问题
Is there an easy way to add regex modifiers such as 'i' to a quoted regular expression? For example:
$pat = qr/F(o+)B(a+)r/;
$newpat = $pat . 'i'; # This doesn't work
The only way I can think of is to print "$pat\n" and get back (?-xism:F(o+)B(a+)r) and try to remove the 'i' in ?-xism: with a substitution
回答1:
You cannot put the flag inside the result of qr that you already have, because it’s protected.
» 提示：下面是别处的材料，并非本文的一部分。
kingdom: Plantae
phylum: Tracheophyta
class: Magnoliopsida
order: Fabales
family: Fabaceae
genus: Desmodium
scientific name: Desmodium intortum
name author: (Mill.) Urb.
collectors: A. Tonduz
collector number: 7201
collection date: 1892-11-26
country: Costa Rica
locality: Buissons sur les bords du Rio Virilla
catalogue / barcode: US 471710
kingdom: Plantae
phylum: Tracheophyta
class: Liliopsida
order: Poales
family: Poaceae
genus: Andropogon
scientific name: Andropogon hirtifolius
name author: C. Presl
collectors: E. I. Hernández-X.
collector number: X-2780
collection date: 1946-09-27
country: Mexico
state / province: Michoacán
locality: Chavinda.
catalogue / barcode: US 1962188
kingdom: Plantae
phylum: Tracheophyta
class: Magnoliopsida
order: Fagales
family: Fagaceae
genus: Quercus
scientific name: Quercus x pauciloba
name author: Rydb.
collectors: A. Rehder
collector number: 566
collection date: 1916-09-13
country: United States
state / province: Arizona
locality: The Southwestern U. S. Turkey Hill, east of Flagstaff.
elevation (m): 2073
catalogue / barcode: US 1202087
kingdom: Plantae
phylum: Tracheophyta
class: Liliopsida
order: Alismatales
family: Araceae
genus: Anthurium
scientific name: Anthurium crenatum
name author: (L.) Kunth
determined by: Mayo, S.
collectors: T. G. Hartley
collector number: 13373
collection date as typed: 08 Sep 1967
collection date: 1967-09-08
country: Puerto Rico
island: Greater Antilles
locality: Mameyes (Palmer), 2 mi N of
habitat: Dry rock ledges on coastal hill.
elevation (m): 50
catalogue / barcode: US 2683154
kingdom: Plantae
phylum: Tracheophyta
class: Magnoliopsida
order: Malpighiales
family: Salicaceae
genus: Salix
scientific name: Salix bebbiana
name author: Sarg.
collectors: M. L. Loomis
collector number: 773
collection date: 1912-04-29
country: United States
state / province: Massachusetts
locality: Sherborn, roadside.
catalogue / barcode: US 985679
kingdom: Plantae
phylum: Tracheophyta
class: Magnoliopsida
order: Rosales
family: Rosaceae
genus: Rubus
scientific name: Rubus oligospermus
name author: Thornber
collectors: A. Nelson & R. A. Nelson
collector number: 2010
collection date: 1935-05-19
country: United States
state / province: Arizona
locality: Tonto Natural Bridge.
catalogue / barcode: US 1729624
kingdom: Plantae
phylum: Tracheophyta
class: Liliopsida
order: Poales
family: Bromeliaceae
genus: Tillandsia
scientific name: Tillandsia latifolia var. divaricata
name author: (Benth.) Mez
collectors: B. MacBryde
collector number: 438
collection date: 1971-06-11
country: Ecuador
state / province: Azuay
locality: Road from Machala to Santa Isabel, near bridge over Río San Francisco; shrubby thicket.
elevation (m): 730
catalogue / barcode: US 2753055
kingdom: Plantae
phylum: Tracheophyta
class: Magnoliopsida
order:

Instead, use this:
$pat = qr/F(o+)B(a+)r/i;
回答2:
You can modify an existing regex as if it was a string as long as you recompile it afterwards
my $pat = qr/F(o+)B(a+)r/;
print $pat, "\n";
print 'FOOBAR' =~ $pat ? "match\n" : "mismatch\n";
$pat =~ s/i//;
$pat = qr/(?i)$pat/;
print $pat, "\n";
print 'FOOBAR' =~ $pat ? "match\n" : "mismatch\n";
OUTPUT
(?-xism:F(o+)B(a+)r)
mismatch
(?-xism:(?i)(?-xsm:F(o+)B(a+)r))
match
回答3:
Looks like the only way is to stringify the RE, replace (-i) with (i-) and re-quote it back:
my $pat = qr/F(o+)B(a+)r/;
my $str = "$pat";
$str =~ s/(?<!\\)(\(\?\w*)-([^i:]*)i([^i:]*):/$1i-$2$3:/g;
$pati = qr/$str/;
UPDATE: perl 5.14 quotes regexps in a different way, so my sample should probably look like
my $pat = qr/F(o+)B(a+)r/;
my $str = "$pat";
$str =~ s/(?<!\\)\(\?\^/(?^i/g;
$pati = qr/$str/;
But I don't have perl 5.14 at hand and can't test it.
UPD2: I also failed to check for escaped opening parenthesis.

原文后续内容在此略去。